__Estratto della fonte__

Suprema Corte di Cassazione
sezioni unite
sentenza 12 giugno 2015, n. 12182
IN NOME DEL POPOLO ITALIANO
LA CORTE SUPREMA DI CASSAZIONE
SEZIONI UNITE CIVILI
Composta dagli Ill.mi Sigg.ri Magistrati:
Dott. ROVELLI Luigi Antonio – Primo Presidente f.f.
Dott. CICALA Mario – Presidente di Sez.
Dott. RORDORF Renato – Presidente di Sez.
Dott. RAGONESI Vittorio – rel. Consigliere
Dott. CURZIO Pietro – Consigliere
Dott. DI IASI Camilla – Consigliere
Dott. DI BLASI Antonino – Consigliere
Dott. FRASCA Raffaele – Consigliere
Dott. GIUSTI Alberto – Consigliere
ha pronunciato la seguente:
SENTENZA
sul ricorso 26440-2011 proposto da:
COMUNE DI PORCIA ((OMISSIS)), in persona del Sindaco pro-tempore, elettivamente domiciliato in (OMISSIS), presso lo studio dell’avvocato (OMISSIS), che lo rappresenta e difende unitamente all’avvocato (OMISSIS), per delega a margine del ricorso;
– ricorrente –
contro
(OMISSIS), elettivamente domiciliata in (OMISSIS), presso lo studio dell’avvocato (OMISSIS), che la rappresenta e difende unitamente all’avvocato (OMISSIS), per delega a margine del controricorso;
– controricorrente –
avverso la sentenza n. 303/2010 della CORTE D’APPELLO di TRIESTE, depositata il 30/07/2010;
udita la relazione della causa svolta nella pubblica udienza del 12/05/2015 dal Consigliere Dott. VITTORIO RAGONESI;
uditi gli avvocati (OMISSIS), (OMISSIS);
udito il P.M. in persona dell’Avvocato Generale Dott. APICE Umberto, che ha concluso per il rigetto del ricorso.
SVOLGIMENTO DEL PROCESSO
Con atto di citazione notificato il 7.5.2007, (OMISSIS) conveniva in giudizio il Comune di Pordenone dinanzi al Tribunale della stessa citta’, al fine di sentire in via principale accertato l’intervenuto acquisto della proprieta’ del proprio fondo (individuato al F. 13 Mapp. 172 part. 9104) a titolo originario in capo al predetto Comune, al momento della scadenza del periodo di occupazione, con condanna del convenuto a pagamento del danno patito, quantificato in complessivi euro 227.299,87 salva diversa moderazione giudiziale, oltre interessi legali e rivalutazione monetaria, ovvero al fine di sentire in via subordinata accertare l’illegittimita’ della procedura espropriativa seguita dal Comune e la conseguente illegittima occupazione dell’immobile stesso, con condanna alla restituzione dei terreni soggetti ad espropriazione ovvero, in via alternativa, al pagamento del prezzo Commerciale degli stessi, nonche’ all’integrale risarcimento dei danni, oltre interessi legali e rivalutazione monetaria.

__Compito 1__
Riduci a un elenco più breve il paragrafo della sentenza che comincia con «Con atto di citazione notificato il 7.5.2007», mantenendone i fatti principali.
__Compito 2__
Prosegui la sentenza partendo dall'ultima frase riportata.

__Dati forniti__
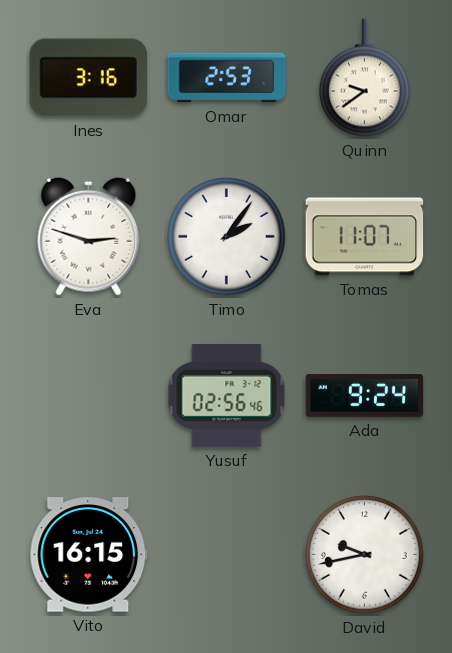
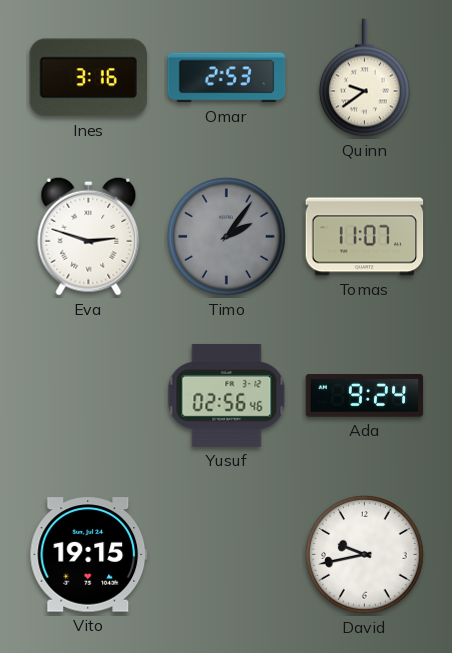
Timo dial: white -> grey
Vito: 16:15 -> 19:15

__Risposta 1__
- Con atto di citazione notificato il 7.5.2007, (OMISSIS) convenne in giudizio il Comune di Pordenone davanti al Tribunale di Pordenone.
- In via principale chiese di accertare che, alla scadenza del periodo di occupazione, il Comune avesse acquistato a titolo originario la proprietà del fondo (F. 13 Mapp. 172 part. 9104). Chiese inoltre la condanna del Comune al risarcimento del danno, quantificato in euro 227.299,87 salva diversa moderazione giudiziale, oltre interessi legali e rivalutazione monetaria.
- In via subordinata chiese di accertare l'illegittimità della procedura espropriativa e della conseguente occupazione dell'immobile. Domandò la restituzione dei terreni espropriati o, in alternativa, il pagamento del loro prezzo commerciale, oltre all'integrale risarcimento dei danni, agli interessi legali e alla rivalutazione monetaria.

__Risposta 2__
Si costituiva in giudizio il comune convenuto, eccependo in via preliminare ed in principalita’ l’inammissibilita’ delle domande per difetto di giurisdizione del Giudice Ordinario adito e chiedendo in via subordinata di merito il rigetto della domande perche’ infondate.
Con sentenza non definitiva n. 797/2008 il Tribunale, qualificata la fattispecie concreta come occupazione illegittima o usurpativa, stante il mancato rispetto del termine massimo fissato ex lege per l’inizio dei lavori, e cio’ sul presupposto che sebbene il Comune di Porcia con Delib. 31 maggio 1999, n. 168, divenuta esecutiva il 18 giugno 1999, avesse approvato il progetto definitivo dei lavori di sistemazione ed arredo del piazzale della (OMISSIS), l’inizio dei lavori dato dalla Decreto Legge all’impresa era avvenuto solo in data 3.9.2001 ossia ben oltre i 24 mesi previsti dalla Legge Regionale 31 ottobre 1986, n. 46, articolo 18, norma che doveva trovare applicazione in luogo della Legge n. 1 del 1978, articolo 1, comma 3, stante la potesta’ legislativa esclusiva spettante alla Regione Friuli Venezia Giulia in materia urbanistica rigettava l’eccezione di difetto di giurisdizione sollevata dal Comune convenuto e con separata ordinanza rimetteva la causa in istruttoria, riservando alla sentenza definitiva ogni ulteriore decisione, anche in ordine alle spese di lite. Avverso la predetta sentenza proponeva appello – affidato ad un unico motivo – il Comune di Porcia, chiedendo accogliersi le conclusioni in epigrafe trascritte.
Si costituiva in giudizio l’appellata e resisteva al gravame, chiedendone il rigetto con il favore delle spese.
La Corte d’appello di Trieste con sentenza 303/10 rigettava l’appello.
Avverso la detta sentenza ricorre per cassazione il comune di Porcia sulla base di un solo articolato motivo. Resiste con controricorso la (OMISSIS).
MOTIVI DELLA DECISIONE
Con l’unico motivo di ricorso il Comune di Porcia deduce la sussistenza della giurisdizione del giudice amministrativo.
In particolare censura la sentenza impugnata laddove ha ritenuto che rivesta carattere usurpativo, in quanto in carenza di potere, l’occupazione di un immobile in caso di sopravvenuta inefficacia della dichiarazione di pubblica utilita’ (nel caso di specie per mancato inizio dei lavori nel termine legislativamente fissato) mentre, invece, il provvedimento in questione dovrebbe ritenersi illegittimo ma non gia’ inesistente.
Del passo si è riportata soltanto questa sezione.